Report back the lines in this listing that carry the string "Adhesive".

/---

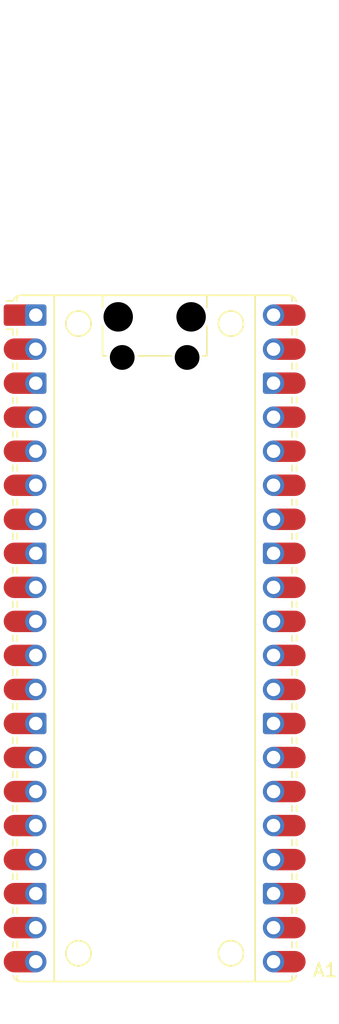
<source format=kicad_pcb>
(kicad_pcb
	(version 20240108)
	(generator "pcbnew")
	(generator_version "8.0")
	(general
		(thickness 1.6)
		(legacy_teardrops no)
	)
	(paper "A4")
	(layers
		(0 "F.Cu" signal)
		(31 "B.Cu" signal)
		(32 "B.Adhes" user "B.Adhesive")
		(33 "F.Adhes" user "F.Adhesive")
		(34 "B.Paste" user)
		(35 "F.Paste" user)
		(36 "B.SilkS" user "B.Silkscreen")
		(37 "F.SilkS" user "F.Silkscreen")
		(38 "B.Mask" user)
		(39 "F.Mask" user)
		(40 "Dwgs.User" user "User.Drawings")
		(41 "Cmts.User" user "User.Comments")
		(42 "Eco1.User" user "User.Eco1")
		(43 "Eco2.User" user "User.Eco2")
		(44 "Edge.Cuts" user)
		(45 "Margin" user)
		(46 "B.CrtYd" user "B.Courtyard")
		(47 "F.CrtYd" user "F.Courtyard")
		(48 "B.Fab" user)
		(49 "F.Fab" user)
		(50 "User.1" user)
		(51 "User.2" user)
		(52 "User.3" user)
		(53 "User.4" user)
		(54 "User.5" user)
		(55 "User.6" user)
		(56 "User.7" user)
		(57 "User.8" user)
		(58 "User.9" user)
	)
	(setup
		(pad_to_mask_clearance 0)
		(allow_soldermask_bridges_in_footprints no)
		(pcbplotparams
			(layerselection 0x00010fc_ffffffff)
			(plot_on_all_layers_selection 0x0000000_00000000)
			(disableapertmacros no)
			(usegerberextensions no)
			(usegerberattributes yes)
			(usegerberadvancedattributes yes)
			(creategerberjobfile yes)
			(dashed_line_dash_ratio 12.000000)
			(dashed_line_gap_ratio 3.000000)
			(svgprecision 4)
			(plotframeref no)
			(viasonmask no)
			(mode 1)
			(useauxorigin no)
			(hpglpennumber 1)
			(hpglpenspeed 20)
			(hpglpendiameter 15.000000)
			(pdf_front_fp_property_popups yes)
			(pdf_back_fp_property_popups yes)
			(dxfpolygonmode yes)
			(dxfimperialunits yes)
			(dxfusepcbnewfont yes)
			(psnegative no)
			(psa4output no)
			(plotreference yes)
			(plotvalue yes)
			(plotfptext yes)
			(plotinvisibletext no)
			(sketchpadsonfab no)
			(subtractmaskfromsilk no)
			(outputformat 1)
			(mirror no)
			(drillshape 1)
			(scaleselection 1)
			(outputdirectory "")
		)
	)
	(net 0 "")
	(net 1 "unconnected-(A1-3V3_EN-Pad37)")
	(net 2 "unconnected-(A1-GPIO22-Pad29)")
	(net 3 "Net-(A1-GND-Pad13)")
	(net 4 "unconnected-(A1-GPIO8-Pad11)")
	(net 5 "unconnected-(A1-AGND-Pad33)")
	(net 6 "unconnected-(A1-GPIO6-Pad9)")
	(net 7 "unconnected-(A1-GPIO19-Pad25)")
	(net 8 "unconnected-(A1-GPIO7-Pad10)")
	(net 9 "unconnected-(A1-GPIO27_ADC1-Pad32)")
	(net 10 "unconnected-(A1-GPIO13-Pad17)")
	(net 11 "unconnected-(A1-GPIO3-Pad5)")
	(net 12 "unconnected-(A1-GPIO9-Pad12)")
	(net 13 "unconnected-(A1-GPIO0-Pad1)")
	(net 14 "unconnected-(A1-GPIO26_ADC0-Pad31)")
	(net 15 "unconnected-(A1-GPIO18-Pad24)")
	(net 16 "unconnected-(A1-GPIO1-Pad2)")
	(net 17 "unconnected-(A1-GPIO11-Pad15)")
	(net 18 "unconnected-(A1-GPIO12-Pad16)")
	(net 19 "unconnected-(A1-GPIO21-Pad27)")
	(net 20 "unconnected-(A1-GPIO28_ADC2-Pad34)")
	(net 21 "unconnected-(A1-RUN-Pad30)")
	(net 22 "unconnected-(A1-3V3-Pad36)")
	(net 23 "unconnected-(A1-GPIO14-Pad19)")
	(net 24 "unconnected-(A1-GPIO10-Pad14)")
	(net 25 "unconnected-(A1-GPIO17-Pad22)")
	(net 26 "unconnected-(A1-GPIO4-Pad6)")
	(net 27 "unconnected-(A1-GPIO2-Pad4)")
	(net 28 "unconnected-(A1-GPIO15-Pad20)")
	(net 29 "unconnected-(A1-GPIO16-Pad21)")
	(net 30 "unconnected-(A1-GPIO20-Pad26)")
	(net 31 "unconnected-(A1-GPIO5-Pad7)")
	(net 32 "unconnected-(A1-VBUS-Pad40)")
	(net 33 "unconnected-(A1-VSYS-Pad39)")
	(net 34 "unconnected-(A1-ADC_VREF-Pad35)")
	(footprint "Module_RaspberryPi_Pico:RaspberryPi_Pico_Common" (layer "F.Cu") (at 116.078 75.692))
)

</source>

\---

SOLUTION FOR THIS PROBLEM:
		(32 "B.Adhes" user "B.Adhesive")
		(33 "F.Adhes" user "F.Adhesive")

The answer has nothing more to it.